AIM OF THE TASK: Format the lines of the material below as a numbered list, beginning with the line that contains "R. Tolentino Filgueiras, 119" and ending with the line that contains "6º Andar – Gonzaga – Santos/SP". Omit any blank lines.

RECORDS FOR THE TASK:
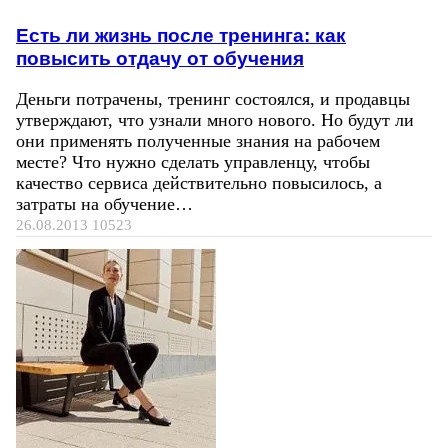
Есть ли жизнь после тренинга: как
повысить отдачу от обучения
Деньги потрачены, тренинг состоялся, и продавцы
утверждают, что узнали много нового. Но будут ли
они применять полученные знания на рабочем
месте? Что нужно сделать управленцу, чтобы
качество сервиса действительно повысилось, а
затраты на обучение…
26.08.2013
10523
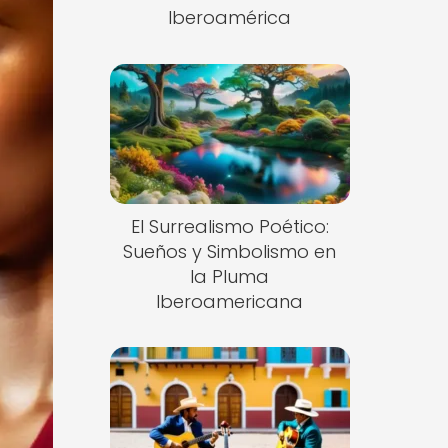
Iberoamérica
El Surrealismo Poético:
Sueños y Simbolismo en
la Pluma
Iberoamericana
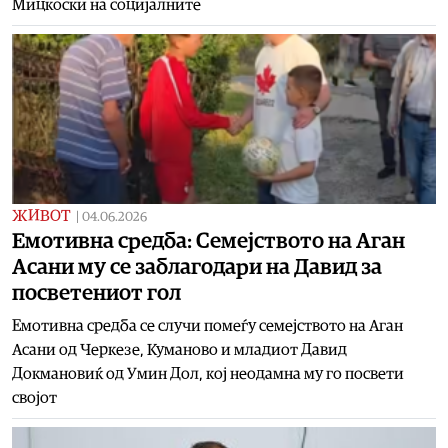
Мицкоски на социјалните
ЖИВОТ
|
04.06.2026
Емотивна средба: Семејството на Аган
Асани му се заблагодари на Давид за
посветениот гол
Емотивна средба се случи помеѓу семејството на Аган
Асани од Черкезе, Куманово и младиот Давид
Докмановиќ од Умин Дол, кој неодамна му го посвети
својот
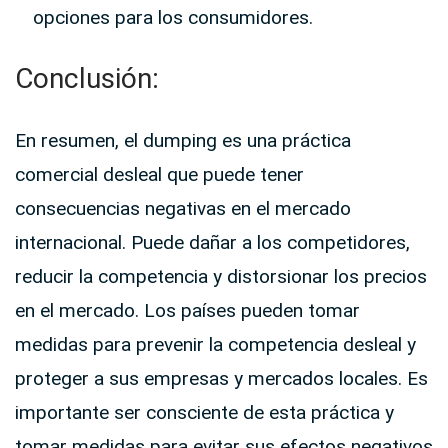
opciones para los consumidores.
Conclusión:
En resumen, el dumping es una práctica
comercial desleal que puede tener
consecuencias negativas en el mercado
internacional. Puede dañar a los competidores,
reducir la competencia y distorsionar los precios
en el mercado. Los países pueden tomar
medidas para prevenir la competencia desleal y
proteger a sus empresas y mercados locales. Es
importante ser consciente de esta práctica y
tomar medidas para evitar sus efectos negativos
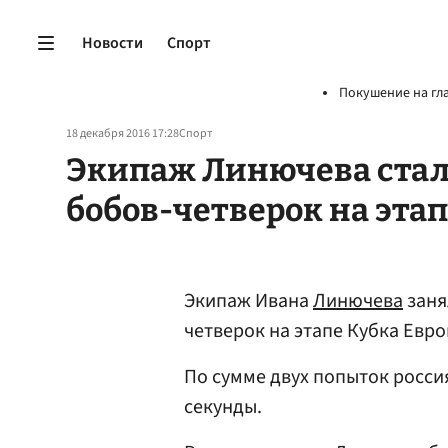
Новости
Спорт
Покушение на гл
18 декабря 2016 17:28
Спорт
Экипаж Линючева стал
бобов-четверок на этап
Экипаж Ивана
Линючева
заня
четверок на этапе Кубка Евр
По сумме двух попыток россия
секунды.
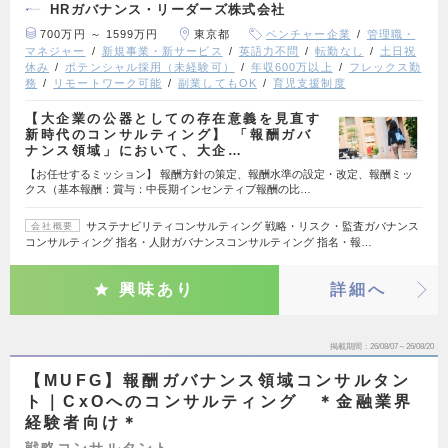
HRガバナンス・リーダーズ株式会社
700万円 ～ 1599万円
東京都
ベンチャー企業
管理職・
マネジャー
新規事業・新サービス
英語力不問
転勤なし
土日祝
休み
ポテンシャル採用（未経験可）
年収600万以上
フレックス勤
務
リモートワーク可能
副業してもOK
育児支援制度
【大企業の公器としての存在意義を見直す
新時代のコンサルティング】 「報酬ガバ
ナンス領域」において、大企…
【お任せするミッション】 報酬方針の策定、報酬水準の設定・改定、報酬ミッ
クス（基本報酬：賞与：中長期インセンティブ報酬の比…
サステナビリティコンサルティング 戦略・リスク・監査ガバナンス
会社概要
コンサルティング 指名・人財ガバナンスコンサルティング 指名・報…
興味あり
詳細へ
掲載期間
26/08/07～26/08/20
【MUFG】報酬ガバナンス領域コンサルタン
ト｜CxOへのコンサルティング ＊金融業界
経験者向け＊
戦略コンサルタント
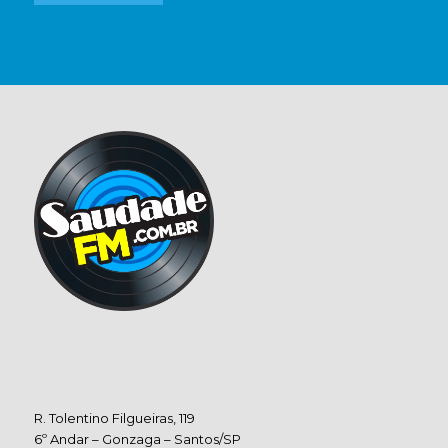
R. Tolentino Filgueiras, 119
6º Andar – Gonzaga – Santos/SP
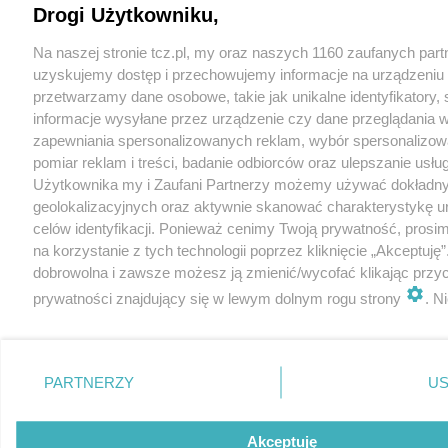
Drogi Użytkowniku,
Na naszej stronie tcz.pl, my oraz naszych 1160 zaufanych par
uzyskujemy dostęp i przechowujemy informacje na urządzeniu 
przetwarzamy dane osobowe, takie jak unikalne identyfikatory,
informacje wysyłane przez urządzenie czy dane przeglądania w
zapewniania spersonalizowanych reklam, wybór spersonalizowa
pomiar reklam i treści, badanie odbiorców oraz ulepszanie usłu
Użytkownika my i Zaufani Partnerzy możemy używać dokładn
geolokalizacyjnych oraz aktywnie skanować charakterystykę u
celów identyfikacji. Ponieważ cenimy Twoją prywatność, prosi
na korzystanie z tych technologii poprzez kliknięcie „Akceptuję”
dobrowolna i zawsze możesz ją zmienić/wycofać klikając przyc
prywatności znajdujący się w lewym dolnym rogu strony
. N
rodzaje przetwarzania danych nie wymagają zgody użytkownik
prawo sprzeciwić się takiemu przetwarzaniu. Preferencje będą 
zastosowania tylko na tej witrynie.
PARTNERZY
US
Zapoznaj się z poniższymi informacjami, abyś mógł świadomie 
komfortowo korzystać z naszych serwisów internetowych. Sz
Akceptuję
informacje dotyczące przetwarzania Twoich danych znajdzies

ANSWER AREA:
1. R. Tolentino Filgueiras, 119
2. 6º Andar – Gonzaga – Santos/SP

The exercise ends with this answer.